Excerpted data ::
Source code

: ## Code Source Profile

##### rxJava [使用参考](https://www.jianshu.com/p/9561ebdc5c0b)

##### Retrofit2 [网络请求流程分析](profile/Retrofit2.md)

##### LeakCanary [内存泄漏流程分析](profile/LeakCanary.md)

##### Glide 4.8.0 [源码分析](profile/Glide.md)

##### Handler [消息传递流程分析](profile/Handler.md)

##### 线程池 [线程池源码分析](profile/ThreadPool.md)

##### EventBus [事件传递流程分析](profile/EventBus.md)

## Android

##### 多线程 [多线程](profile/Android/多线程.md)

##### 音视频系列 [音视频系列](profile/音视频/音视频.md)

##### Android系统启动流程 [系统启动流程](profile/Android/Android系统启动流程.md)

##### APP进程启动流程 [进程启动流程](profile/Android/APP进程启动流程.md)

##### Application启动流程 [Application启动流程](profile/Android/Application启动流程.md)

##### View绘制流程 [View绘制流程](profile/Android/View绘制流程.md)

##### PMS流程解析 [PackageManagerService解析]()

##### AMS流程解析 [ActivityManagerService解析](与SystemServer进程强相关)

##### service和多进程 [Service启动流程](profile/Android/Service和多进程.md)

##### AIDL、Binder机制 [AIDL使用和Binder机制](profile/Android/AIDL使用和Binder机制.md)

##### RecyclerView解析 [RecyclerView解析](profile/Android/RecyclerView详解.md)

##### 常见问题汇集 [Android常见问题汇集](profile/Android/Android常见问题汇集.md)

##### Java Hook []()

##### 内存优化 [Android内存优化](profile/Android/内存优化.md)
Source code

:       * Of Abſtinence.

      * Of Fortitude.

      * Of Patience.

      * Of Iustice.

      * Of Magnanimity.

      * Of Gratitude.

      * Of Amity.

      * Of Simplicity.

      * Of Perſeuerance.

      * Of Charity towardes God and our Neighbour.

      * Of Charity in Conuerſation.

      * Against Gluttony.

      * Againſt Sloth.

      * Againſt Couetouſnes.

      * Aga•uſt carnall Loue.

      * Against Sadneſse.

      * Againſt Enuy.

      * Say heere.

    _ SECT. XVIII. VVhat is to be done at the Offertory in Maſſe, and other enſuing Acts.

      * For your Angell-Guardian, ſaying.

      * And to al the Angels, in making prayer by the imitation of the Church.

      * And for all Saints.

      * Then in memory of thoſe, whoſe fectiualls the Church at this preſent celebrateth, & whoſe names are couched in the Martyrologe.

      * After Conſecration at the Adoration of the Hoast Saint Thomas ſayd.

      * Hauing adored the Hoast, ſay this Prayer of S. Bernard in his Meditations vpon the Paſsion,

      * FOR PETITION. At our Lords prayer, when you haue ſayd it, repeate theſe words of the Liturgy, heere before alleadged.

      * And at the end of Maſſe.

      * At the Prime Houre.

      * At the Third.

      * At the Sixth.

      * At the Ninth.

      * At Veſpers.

Try it :: Only the lines holding the string "Againſt" are needed; copy each of them from the material above.

Exercise output ::
      * Againſt Sloth.
      * Againſt Couetouſnes.
      * Againſt Enuy.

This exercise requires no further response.